The Juilliard School - M.M.
Marie Engle is an American mezzo-soprano currently based in Evanston, IL, where she is pursuing her Doctor of Musical Arts degree at Northwestern University with W. Stephen Smith. Marie completed her Master of Music degree at the Juilliard School with the late Marlena Malas in New York City. She also spent two years in Vienna studying German and Lieder, and a year in Paris studying French and mélodie.
As a teacher, Marie has been guiding students ages 6 to 70 since 2014. Versed in repertoires from pop to classical, she believes that good singing starts from releasing tension and finding your own voice as you sing. Notably, Marie gave voice lessons to the members of the band Girl Named Tom, a sibling trio who won NBC’s The Voice in 2021.

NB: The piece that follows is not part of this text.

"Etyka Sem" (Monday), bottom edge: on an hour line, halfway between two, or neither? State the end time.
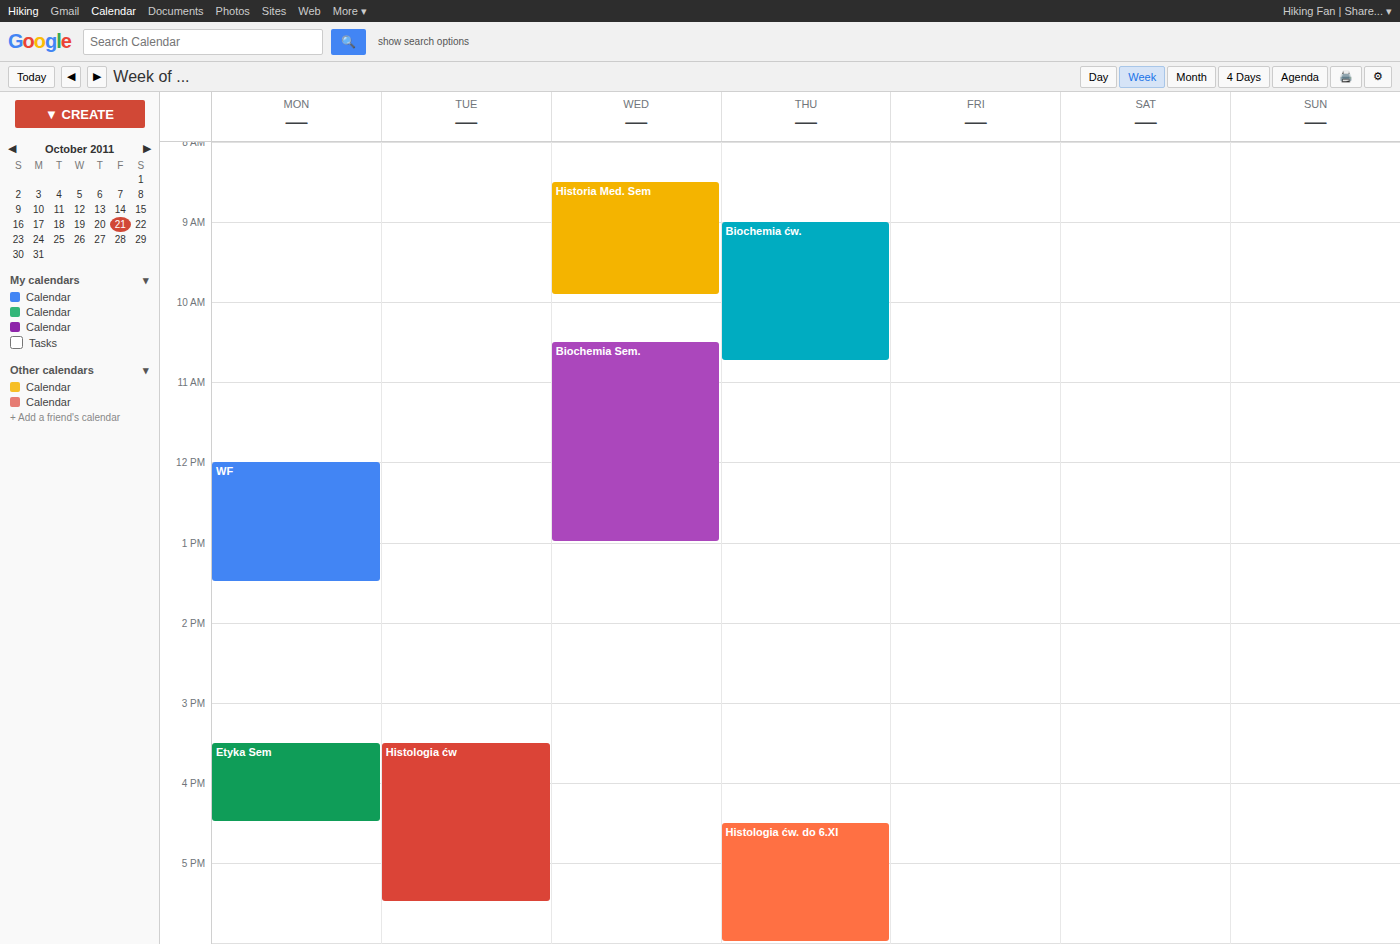
4:30 PM -- halfway between the 4 PM and 5 PM lines.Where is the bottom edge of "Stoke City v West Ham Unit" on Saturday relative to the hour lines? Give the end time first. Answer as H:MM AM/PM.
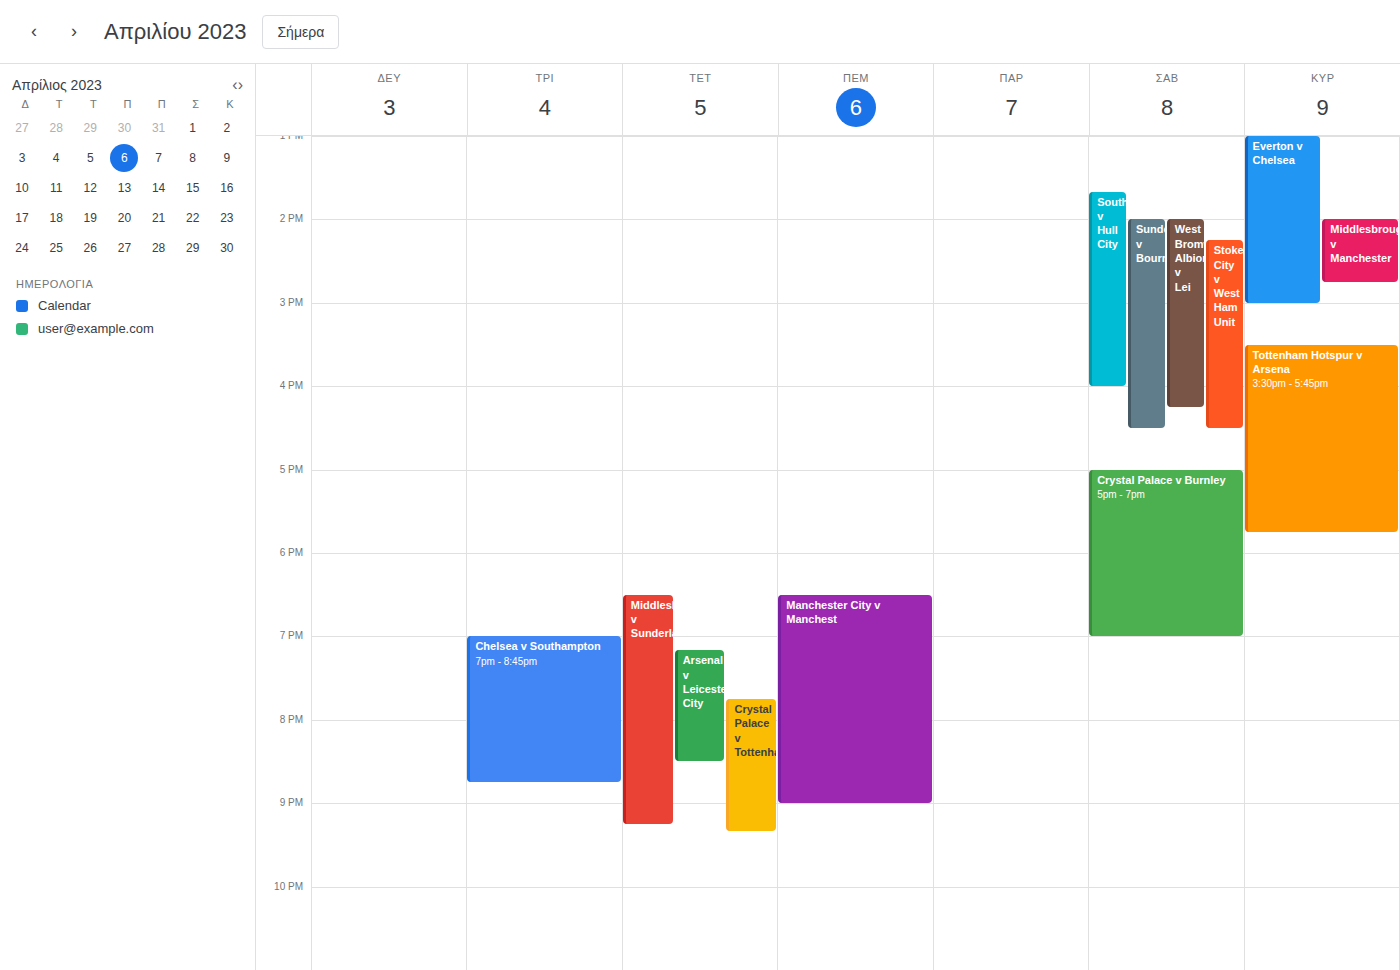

In addition to her musical studies, Marie is also an improv comedian, trained at The Second City (Brooklyn and Chicago). Marie loves Japanese tea and thrift-shopping.
Marie’s operatic roles include Dorabella in Moazrt’s Così fan tutte (OperaDelaware), Donna Elvira in Mozart’s Don Giovanni (Wichita Grand Opera), Ramiro in Mozart’s La finta giardiniera (Juilliard Opera), Romeo in Bellini’s I Capuleti e i Montecchi (Chautauqua) and Mercédès in Bizet’s Carmen (Chautauqua). Marie studied at the Chautauqua Institution during the summers of 2018 and 2019 and was a young artist at Opera Delaware in 2020.
Besides her work in opera, Marie is an active recitalist and chamber musician. In 2021 and 2022, she joined the musicians of the Marlboro Music Festival for two wonderful summers of classical chamber music. In 2019, Marie joined Matthew Polenzani and Julius Drake in their Carnegie Hall recital performance of Janáček’s The Diary of One who Disappeared.
Marie produces and performs chamber music recitals around the US, Canada and Austria, including several tours of Jake Heggie’s The Deepest Desire, for mezzo-soprano, flute and piano, and the 2021 debut of her musical autobiography, From a Bulb: Regrowth after Loss, a chamber concert-drama featuring diverse repertoire and self-written monologues.